START STUDY MATERIAL

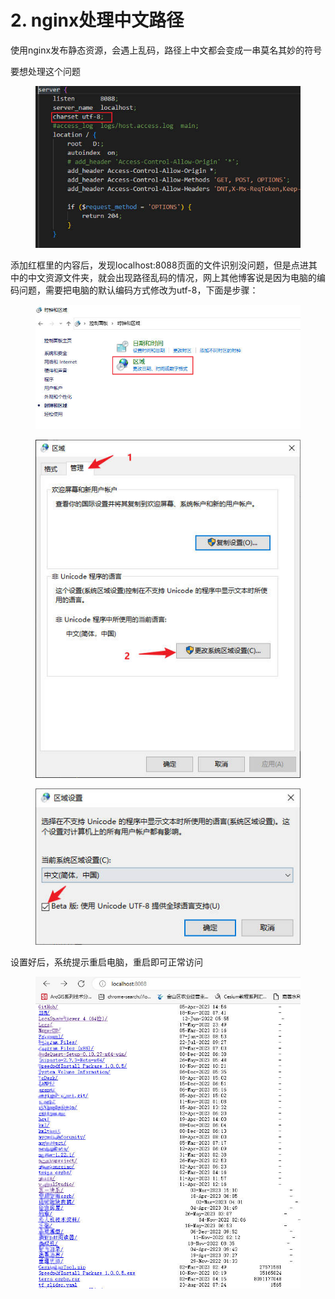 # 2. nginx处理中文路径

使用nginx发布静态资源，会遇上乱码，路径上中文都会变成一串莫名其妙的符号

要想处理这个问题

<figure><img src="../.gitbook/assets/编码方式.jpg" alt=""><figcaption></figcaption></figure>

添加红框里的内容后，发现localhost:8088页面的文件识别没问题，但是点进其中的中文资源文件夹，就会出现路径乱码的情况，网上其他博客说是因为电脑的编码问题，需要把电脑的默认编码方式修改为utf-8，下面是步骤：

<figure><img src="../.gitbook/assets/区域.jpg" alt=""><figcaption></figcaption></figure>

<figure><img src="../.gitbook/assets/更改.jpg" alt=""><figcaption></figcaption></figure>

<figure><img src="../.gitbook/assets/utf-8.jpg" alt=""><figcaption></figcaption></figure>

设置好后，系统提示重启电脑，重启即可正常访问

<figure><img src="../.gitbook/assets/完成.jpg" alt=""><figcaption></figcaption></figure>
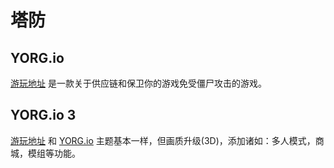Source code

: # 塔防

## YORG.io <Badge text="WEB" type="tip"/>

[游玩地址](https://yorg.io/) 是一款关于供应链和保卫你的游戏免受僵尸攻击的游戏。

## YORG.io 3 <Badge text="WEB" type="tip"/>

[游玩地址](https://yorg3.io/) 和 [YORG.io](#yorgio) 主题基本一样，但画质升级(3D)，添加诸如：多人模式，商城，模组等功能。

END STUDY MATERIAL

From the entries, report each line that includes the word "assets".

TASK RESULT →
<figure><img src="../.gitbook/assets/编码方式.jpg" alt=""><figcaption></figcaption></figure>
<figure><img src="../.gitbook/assets/区域.jpg" alt=""><figcaption></figcaption></figure>
<figure><img src="../.gitbook/assets/更改.jpg" alt=""><figcaption></figcaption></figure>
<figure><img src="../.gitbook/assets/utf-8.jpg" alt=""><figcaption></figcaption></figure>
<figure><img src="../.gitbook/assets/完成.jpg" alt=""><figcaption></figcaption></figure>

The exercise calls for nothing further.